Certes la tendance des derniers mois invite à la prudence. En novembre, les immatriculations ont chuté de 10,3% au sein des Vingt-Sept (hors Malte), soit le quatorzième mois de baisse consécutif. La dégringolade atteint 7,6% depuis le début de l’année, à moins de 11,3 millions de véhicules. Un plus bas depuis 1993.
Le Royaume-Uni se distingue à la hausse, sur un mois (+11,3%) comme sur onze (+5,4%). Les autres grands marchés sont à la traîne. Au-delà d’un million d’unités en 2012, la France cède 19,2 et 13,8%), l’Italie 20,1 et 19,7%, et même l’Allemagne plonge à nouveau dans le rouge en novembre (-3,5 et -1,7%). Le Portugal et la Grèce figurent en queue de peloton, avec des chutes de 37,4% et 40,5% sur onze mois.

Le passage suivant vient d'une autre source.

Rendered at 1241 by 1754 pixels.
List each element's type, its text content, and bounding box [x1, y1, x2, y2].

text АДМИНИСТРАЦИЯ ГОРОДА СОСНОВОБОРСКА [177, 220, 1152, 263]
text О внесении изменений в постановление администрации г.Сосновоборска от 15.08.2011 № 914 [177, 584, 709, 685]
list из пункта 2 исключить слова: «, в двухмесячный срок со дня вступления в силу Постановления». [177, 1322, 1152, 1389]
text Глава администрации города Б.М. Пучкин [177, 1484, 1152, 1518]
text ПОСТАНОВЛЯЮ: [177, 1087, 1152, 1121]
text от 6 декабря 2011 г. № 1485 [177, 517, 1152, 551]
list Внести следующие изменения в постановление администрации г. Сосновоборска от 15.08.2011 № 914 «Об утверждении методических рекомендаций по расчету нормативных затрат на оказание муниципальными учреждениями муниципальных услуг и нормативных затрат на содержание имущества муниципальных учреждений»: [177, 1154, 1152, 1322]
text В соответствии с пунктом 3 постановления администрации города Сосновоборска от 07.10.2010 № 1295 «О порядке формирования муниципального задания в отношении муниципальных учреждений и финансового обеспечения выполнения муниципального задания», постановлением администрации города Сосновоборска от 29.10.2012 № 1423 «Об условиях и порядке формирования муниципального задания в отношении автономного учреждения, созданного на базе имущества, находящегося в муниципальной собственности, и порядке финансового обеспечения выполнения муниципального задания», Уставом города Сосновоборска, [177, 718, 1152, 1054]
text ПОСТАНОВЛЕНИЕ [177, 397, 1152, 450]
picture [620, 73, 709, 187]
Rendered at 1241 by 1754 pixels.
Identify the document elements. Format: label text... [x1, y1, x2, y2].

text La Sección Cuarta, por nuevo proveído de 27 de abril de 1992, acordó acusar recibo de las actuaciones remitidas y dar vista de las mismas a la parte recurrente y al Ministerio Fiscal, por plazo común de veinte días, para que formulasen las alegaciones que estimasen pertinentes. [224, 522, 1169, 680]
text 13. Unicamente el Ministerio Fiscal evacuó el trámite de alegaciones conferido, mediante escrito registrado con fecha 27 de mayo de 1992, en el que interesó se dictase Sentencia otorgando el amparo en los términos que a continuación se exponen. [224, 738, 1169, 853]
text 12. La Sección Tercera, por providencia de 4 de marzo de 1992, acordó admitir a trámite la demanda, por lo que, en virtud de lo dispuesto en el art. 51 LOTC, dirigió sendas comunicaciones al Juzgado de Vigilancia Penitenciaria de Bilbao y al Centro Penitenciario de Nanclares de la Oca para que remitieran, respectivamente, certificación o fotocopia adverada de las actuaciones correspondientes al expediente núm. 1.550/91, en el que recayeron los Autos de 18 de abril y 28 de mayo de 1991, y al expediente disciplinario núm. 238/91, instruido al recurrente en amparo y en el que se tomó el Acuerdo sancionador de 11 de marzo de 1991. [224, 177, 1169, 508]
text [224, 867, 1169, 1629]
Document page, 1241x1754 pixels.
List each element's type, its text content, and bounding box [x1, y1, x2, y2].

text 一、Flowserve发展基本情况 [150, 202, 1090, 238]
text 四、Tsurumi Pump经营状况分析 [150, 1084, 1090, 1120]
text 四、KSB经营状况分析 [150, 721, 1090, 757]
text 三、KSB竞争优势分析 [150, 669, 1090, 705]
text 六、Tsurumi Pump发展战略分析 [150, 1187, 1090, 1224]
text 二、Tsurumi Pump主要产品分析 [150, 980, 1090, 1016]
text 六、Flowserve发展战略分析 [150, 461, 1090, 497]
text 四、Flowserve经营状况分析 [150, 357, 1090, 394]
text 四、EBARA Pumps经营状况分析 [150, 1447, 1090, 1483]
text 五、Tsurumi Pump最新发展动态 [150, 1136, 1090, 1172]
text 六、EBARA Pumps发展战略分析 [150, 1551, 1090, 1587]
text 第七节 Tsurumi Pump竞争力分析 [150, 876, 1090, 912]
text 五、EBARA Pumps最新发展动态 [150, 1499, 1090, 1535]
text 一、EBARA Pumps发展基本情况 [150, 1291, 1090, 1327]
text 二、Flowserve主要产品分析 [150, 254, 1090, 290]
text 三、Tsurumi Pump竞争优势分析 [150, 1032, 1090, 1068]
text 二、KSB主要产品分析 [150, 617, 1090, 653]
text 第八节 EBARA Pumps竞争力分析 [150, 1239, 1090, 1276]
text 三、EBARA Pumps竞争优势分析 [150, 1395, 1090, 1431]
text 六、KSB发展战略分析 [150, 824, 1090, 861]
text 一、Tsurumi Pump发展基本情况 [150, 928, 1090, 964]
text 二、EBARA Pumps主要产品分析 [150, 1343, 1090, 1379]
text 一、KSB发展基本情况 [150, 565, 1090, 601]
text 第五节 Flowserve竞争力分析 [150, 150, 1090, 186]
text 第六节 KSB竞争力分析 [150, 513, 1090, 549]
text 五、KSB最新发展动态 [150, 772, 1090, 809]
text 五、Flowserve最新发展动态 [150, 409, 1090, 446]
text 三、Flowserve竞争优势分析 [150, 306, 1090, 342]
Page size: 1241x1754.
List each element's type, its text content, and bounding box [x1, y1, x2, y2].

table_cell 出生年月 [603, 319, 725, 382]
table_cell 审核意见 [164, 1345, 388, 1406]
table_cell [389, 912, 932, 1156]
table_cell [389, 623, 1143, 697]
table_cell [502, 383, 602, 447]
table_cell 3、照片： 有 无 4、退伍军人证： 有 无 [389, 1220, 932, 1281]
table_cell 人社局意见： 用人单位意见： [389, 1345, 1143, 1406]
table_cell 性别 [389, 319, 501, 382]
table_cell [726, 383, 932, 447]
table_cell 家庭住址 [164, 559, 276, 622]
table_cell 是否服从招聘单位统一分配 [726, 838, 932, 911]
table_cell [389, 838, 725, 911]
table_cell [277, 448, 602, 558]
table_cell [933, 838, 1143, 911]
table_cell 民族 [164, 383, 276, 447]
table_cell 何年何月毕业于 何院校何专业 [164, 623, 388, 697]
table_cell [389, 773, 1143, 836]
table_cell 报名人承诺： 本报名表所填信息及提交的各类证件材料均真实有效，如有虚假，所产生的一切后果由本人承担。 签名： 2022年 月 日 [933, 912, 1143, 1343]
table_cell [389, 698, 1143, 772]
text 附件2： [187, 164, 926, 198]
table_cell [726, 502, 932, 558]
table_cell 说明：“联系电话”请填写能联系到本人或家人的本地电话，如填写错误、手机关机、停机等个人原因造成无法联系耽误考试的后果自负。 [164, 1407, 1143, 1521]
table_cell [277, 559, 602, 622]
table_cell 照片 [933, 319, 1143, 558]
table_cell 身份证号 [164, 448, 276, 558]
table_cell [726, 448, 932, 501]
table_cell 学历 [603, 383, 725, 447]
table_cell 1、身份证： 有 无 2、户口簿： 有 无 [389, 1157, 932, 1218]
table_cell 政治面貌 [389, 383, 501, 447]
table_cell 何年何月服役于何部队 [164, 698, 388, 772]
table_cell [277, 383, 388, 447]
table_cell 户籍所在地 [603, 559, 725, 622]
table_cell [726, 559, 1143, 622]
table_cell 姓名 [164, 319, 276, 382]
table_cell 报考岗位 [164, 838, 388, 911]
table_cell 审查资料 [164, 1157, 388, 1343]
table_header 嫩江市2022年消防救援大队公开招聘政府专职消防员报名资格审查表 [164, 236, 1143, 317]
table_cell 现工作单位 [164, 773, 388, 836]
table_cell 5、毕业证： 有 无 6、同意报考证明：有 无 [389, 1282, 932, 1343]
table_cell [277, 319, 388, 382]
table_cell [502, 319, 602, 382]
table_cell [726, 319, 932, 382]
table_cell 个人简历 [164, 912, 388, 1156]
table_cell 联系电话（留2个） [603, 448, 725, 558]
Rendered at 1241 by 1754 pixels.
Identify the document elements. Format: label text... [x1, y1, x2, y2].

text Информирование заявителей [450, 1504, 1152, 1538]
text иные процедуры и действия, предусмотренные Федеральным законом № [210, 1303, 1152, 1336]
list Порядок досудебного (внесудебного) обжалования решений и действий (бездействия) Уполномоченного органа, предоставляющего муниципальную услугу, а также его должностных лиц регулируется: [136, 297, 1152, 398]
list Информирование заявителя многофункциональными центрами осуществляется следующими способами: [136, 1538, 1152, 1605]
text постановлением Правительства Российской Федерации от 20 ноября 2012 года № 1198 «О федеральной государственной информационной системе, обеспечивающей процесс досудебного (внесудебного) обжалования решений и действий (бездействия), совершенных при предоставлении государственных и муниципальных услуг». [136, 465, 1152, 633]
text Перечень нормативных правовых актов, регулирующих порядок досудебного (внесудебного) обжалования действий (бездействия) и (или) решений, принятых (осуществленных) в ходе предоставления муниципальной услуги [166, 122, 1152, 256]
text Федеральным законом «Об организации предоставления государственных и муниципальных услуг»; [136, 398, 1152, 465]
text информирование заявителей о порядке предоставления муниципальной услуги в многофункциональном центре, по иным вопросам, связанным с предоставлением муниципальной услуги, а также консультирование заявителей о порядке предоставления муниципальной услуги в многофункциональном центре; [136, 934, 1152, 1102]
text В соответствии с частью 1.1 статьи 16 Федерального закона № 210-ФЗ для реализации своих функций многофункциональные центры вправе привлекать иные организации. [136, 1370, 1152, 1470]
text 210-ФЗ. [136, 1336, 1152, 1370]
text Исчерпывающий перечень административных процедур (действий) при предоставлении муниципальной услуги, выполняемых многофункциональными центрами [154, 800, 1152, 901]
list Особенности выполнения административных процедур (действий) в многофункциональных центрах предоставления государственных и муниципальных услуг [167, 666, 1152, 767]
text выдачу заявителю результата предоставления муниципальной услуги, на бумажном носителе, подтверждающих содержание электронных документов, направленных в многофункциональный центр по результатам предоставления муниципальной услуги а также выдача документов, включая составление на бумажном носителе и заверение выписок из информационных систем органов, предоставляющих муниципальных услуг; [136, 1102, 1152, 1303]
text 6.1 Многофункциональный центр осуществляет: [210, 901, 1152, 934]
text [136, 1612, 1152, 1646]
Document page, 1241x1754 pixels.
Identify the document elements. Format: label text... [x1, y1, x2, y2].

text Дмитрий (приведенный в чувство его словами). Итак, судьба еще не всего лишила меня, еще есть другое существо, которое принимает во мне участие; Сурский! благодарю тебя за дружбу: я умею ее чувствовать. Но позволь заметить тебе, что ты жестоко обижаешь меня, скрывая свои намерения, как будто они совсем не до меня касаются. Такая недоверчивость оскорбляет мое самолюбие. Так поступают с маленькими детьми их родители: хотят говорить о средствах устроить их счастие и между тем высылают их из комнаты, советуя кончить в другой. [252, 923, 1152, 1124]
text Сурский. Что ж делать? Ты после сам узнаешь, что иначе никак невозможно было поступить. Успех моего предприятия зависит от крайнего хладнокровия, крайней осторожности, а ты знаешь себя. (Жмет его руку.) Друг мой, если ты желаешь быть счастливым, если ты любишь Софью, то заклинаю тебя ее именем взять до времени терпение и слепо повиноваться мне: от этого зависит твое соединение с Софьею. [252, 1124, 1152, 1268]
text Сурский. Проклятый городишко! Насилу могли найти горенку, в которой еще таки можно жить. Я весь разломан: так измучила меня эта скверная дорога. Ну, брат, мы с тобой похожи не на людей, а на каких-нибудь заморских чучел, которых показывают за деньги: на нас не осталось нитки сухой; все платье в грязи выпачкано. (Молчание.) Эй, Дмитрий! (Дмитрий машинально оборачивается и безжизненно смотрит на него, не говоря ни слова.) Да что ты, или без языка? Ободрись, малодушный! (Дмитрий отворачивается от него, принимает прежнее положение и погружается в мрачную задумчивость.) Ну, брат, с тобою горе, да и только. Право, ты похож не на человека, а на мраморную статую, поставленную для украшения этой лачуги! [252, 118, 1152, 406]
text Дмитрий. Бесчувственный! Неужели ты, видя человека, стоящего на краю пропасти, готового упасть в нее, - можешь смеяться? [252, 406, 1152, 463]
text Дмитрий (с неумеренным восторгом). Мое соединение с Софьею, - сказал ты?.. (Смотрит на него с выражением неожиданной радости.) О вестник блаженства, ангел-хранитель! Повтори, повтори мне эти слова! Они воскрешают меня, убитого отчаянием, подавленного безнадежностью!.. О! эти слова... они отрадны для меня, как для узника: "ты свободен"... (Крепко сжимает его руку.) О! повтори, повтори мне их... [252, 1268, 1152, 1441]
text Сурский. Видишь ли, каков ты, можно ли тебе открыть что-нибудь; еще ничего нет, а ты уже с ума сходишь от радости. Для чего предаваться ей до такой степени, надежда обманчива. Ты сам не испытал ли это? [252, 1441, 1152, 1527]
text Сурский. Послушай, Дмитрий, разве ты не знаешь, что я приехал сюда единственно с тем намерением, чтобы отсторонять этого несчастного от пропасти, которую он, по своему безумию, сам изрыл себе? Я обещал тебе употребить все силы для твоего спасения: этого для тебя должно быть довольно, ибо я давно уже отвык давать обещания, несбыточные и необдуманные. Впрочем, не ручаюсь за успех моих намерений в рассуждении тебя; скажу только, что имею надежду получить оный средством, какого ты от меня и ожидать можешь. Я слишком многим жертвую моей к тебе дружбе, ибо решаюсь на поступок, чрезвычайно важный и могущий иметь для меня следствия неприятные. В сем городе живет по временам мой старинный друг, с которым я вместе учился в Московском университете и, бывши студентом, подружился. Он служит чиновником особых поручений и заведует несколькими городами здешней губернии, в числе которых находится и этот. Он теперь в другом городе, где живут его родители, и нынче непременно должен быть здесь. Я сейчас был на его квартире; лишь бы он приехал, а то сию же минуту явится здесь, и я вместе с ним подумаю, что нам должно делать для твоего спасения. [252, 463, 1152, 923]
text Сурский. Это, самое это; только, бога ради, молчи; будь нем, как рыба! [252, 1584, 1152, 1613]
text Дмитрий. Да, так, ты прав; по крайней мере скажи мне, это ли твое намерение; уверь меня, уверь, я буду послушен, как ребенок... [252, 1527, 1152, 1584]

Sous l’angle des constructeurs, les généralistes continuent de pâtir le plus douloureusement de la morosité du consommateur, et particulièrement les groupes français. Avec des reculs de 15,6% et 27,7% en novembre, PSA Peugeot Citroën et Renault abandonnent respectivement 12,5% et 19,1% sur l’exercice. Erich Hauser se dit «surpris» de cette «piètre performance (de Renault) par rapport à la concurrence en dépit du lancement récent de la (nouvelle) Clio 4». Soutenu par Audi, Volkswagen fait de la résistance et gagne 1,6 point de part de marché sur onze mois, à 24,8%.